__What you need to do__.
a - Reproduce the records verbatim, beginning with their first line and continuing through the line that contains "gray rectangle: moved 14 px left".
b - Pick up the excerpt about the processor_idle.c patch at its last line and keep writing from there.

Furthermore a lot of other code sequences in processor_idle.c use the
ACPI STATE type in if- or switch-statements. So I don't think that ACPI
STATE type is useless garbage.
Finally here is my new patch:
diff --git a/old/processor_idle.c b/new/processor_idle.c
index 5939e7f..5818522 100644
--- a/old/processor_idle.c
+++ b/new/processor_idle.c
@@ -43,6 +43,7 @@
#include <linux/clockchips.h>
#include <linux/cpuidle.h>
#include <linux/irqflags.h>
+#include <trace/events/power.h>
/*
* Include the apic definitions for x86 to have the APIC timer related
defines
@@ -807,6 +808,10 @@ static inline void acpi_idle_do_entry(struct
acpi_processor_cx *cx)

__Input rows__.
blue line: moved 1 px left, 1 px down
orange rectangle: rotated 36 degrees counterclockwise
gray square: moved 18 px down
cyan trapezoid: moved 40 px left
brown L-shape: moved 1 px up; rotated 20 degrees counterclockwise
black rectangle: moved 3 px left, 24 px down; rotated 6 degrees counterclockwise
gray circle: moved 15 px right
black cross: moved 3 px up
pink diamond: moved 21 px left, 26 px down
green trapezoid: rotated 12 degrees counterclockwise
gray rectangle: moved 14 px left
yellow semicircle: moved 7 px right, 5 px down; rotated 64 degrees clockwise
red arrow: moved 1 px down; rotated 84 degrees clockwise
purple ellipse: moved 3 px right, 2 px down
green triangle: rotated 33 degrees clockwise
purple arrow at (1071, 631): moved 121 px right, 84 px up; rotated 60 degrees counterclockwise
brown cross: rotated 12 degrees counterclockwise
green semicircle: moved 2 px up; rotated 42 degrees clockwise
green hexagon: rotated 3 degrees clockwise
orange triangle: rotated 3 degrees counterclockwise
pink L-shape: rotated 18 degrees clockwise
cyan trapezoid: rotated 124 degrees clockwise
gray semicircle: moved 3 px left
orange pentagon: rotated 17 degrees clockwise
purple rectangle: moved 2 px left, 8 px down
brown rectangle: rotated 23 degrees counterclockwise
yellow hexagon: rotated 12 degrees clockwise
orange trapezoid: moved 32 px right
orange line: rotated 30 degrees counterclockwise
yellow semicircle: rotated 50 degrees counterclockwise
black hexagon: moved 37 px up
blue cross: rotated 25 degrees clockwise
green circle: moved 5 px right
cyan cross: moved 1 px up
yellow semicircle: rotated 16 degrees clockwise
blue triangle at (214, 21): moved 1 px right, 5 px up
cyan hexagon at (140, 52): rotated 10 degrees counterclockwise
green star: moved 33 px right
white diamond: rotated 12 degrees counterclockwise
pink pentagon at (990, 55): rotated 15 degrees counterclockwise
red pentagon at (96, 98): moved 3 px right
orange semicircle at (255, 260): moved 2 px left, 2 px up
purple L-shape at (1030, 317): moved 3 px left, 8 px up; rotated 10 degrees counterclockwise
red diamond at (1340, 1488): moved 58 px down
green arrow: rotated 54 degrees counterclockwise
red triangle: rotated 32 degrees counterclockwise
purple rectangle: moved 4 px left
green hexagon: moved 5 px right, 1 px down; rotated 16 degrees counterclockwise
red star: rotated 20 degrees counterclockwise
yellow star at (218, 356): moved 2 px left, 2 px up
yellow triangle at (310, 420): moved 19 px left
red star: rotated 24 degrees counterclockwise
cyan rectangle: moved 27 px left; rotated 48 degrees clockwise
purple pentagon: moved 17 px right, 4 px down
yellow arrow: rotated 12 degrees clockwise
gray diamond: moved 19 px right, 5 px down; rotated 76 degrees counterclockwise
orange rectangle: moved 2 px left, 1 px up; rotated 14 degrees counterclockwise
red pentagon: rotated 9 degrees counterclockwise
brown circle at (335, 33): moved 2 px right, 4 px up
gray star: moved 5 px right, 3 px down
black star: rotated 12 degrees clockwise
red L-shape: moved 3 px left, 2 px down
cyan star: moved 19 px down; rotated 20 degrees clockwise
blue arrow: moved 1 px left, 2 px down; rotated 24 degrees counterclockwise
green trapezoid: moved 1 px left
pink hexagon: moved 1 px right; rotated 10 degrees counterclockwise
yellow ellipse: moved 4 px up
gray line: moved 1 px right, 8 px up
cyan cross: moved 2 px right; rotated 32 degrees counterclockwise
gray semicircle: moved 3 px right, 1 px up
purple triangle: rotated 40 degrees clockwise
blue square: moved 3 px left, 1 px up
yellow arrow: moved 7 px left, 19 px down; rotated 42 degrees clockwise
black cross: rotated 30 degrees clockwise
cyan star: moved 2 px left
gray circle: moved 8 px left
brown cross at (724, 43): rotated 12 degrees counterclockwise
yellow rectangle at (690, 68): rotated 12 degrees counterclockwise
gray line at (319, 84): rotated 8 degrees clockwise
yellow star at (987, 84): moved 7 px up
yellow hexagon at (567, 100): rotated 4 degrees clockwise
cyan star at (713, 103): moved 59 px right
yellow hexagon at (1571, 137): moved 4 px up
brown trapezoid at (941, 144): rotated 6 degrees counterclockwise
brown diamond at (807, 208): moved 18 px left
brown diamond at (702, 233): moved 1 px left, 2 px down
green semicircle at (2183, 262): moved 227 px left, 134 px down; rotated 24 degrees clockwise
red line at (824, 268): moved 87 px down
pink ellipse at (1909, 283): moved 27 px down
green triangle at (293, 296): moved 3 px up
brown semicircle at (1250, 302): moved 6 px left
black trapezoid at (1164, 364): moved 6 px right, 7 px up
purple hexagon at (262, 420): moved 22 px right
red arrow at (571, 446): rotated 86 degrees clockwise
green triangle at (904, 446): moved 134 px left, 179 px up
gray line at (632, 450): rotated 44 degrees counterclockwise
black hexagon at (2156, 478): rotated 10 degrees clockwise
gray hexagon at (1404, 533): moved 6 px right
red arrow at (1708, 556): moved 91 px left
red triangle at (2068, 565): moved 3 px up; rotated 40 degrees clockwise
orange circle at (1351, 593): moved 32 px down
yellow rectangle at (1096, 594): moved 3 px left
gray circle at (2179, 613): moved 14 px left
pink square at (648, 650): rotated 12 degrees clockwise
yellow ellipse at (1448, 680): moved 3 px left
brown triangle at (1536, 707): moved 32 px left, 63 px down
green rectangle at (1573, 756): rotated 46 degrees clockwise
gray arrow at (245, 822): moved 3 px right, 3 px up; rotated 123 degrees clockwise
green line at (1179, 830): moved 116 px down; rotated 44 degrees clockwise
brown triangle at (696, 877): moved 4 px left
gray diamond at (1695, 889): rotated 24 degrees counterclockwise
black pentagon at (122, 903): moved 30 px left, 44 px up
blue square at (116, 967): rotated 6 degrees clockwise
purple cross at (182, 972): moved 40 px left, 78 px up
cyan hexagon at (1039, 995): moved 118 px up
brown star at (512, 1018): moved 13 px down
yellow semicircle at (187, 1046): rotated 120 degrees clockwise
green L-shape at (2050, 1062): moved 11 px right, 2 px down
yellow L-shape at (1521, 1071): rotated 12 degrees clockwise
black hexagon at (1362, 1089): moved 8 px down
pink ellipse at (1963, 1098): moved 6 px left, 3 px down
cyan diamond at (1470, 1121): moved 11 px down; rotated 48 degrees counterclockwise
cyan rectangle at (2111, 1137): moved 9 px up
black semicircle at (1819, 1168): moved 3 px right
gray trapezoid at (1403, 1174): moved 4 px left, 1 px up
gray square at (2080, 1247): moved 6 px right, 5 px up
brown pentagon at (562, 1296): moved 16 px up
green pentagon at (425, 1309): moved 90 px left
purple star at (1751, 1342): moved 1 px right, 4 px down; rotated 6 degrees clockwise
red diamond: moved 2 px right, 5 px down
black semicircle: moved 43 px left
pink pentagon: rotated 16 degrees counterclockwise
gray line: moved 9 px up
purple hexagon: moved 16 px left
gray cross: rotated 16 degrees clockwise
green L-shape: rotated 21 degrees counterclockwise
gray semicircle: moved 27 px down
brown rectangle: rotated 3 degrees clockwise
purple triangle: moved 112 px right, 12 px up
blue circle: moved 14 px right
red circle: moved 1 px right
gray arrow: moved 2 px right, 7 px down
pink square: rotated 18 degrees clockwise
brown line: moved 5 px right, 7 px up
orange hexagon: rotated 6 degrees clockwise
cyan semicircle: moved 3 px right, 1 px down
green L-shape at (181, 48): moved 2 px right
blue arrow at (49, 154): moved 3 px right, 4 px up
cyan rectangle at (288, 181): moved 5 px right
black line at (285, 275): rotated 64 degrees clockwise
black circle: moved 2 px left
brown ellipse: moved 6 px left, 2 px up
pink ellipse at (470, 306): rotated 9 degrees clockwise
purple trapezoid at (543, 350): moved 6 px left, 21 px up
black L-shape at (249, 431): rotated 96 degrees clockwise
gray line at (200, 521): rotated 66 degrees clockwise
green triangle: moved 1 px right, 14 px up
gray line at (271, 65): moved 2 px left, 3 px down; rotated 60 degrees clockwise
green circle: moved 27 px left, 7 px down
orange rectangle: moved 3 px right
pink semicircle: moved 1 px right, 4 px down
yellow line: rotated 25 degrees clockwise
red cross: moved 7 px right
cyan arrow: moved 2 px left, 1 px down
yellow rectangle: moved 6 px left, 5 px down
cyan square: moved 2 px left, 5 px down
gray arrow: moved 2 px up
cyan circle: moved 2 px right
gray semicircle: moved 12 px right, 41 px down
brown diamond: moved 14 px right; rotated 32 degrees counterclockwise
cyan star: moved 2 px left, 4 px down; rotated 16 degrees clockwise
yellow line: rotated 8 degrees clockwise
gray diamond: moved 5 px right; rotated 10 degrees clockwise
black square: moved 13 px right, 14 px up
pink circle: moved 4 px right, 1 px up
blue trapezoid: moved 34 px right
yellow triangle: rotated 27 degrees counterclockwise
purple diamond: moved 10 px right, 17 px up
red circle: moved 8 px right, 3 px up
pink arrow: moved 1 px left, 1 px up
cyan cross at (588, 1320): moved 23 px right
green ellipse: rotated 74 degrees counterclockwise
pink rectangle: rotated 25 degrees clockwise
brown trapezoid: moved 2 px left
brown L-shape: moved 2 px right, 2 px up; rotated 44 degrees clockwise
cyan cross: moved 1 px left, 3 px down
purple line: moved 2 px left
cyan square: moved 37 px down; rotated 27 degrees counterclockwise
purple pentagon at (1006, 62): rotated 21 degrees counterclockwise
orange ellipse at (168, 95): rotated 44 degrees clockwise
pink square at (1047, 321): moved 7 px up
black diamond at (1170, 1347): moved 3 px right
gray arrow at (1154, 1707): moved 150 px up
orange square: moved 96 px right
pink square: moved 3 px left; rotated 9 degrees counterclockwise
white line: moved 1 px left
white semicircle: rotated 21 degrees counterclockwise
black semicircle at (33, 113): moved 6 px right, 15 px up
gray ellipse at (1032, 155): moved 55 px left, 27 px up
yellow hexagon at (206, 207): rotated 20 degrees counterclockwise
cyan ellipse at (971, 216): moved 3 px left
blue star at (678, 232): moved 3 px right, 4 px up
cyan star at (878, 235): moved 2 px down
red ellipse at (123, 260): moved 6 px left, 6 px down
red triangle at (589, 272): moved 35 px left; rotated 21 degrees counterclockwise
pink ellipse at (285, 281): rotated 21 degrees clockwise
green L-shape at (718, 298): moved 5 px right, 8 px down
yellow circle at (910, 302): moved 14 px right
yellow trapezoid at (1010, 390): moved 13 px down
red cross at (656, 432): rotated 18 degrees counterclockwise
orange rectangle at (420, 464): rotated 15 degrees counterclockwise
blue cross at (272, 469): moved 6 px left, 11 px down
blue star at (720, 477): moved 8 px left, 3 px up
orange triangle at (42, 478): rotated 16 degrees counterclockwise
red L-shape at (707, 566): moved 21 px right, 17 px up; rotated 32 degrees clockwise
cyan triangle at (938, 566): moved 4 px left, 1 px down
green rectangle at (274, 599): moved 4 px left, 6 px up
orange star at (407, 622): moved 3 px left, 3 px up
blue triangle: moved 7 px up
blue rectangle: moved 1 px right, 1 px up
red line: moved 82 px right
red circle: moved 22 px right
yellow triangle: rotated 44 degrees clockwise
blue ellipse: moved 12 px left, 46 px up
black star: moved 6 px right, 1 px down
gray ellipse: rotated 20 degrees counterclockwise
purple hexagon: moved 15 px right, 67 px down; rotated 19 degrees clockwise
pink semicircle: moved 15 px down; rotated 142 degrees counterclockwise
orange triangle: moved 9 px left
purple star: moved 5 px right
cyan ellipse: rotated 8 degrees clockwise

__The replies__.
a -
blue line: moved 1 px left, 1 px down
orange rectangle: rotated 36 degrees counterclockwise
gray square: moved 18 px down
cyan trapezoid: moved 40 px left
brown L-shape: moved 1 px up; rotated 20 degrees counterclockwise
black rectangle: moved 3 px left, 24 px down; rotated 6 degrees counterclockwise
gray circle: moved 15 px right
black cross: moved 3 px up
pink diamond: moved 21 px left, 26 px down
green trapezoid: rotated 12 degrees counterclockwise
gray rectangle: moved 14 px left

b -
} else {
int unused;
/* IO port based C-state */
+ trace_power_start(POWER_CSTATE,
+ cx->type == ACPI_STATE_C1 ? 1 :
+ cx->type == ACPI_STATE_C2 ? 2 :
+ 3);
inb(cx->address);
/* Dummy wait op - must do something useless after P_LVL2 read
because chipsets cannot guarantee that STPCLK# signal
--
I use Linux performance counters to trace some performance related
events. Unfortunately power:power_start events are not reported on my
machine. In /drivers/acpi/processor_idle.c I found three different ways
to call a C-state, but only one way (via architectural FFH based C-state
and using MONITOR/MWAIT) is currently instrumented. Here is my patch to
instrument the remaining two possibilities:
diff --git a/drivers/acpi/processor_idle.c b/drivers/acpi/processor_idle.c
index b1b3856..08e7c42 100644
--- a/drivers/acpi/processor_idle.c
+++ b/drivers/acpi/processor_idle.c
@@ -43,6 +43,7 @@
#include <linux/clockchips.h>
#include <linux/cpuidle.h>
#include <linux/irqflags.h>
+#include <trace/events/power.h>
/*
* Include the apic definitions for x86 to have the APIC timer related
defines
@@ -136,6 +137,7 @@ static void acpi_safe_halt(void)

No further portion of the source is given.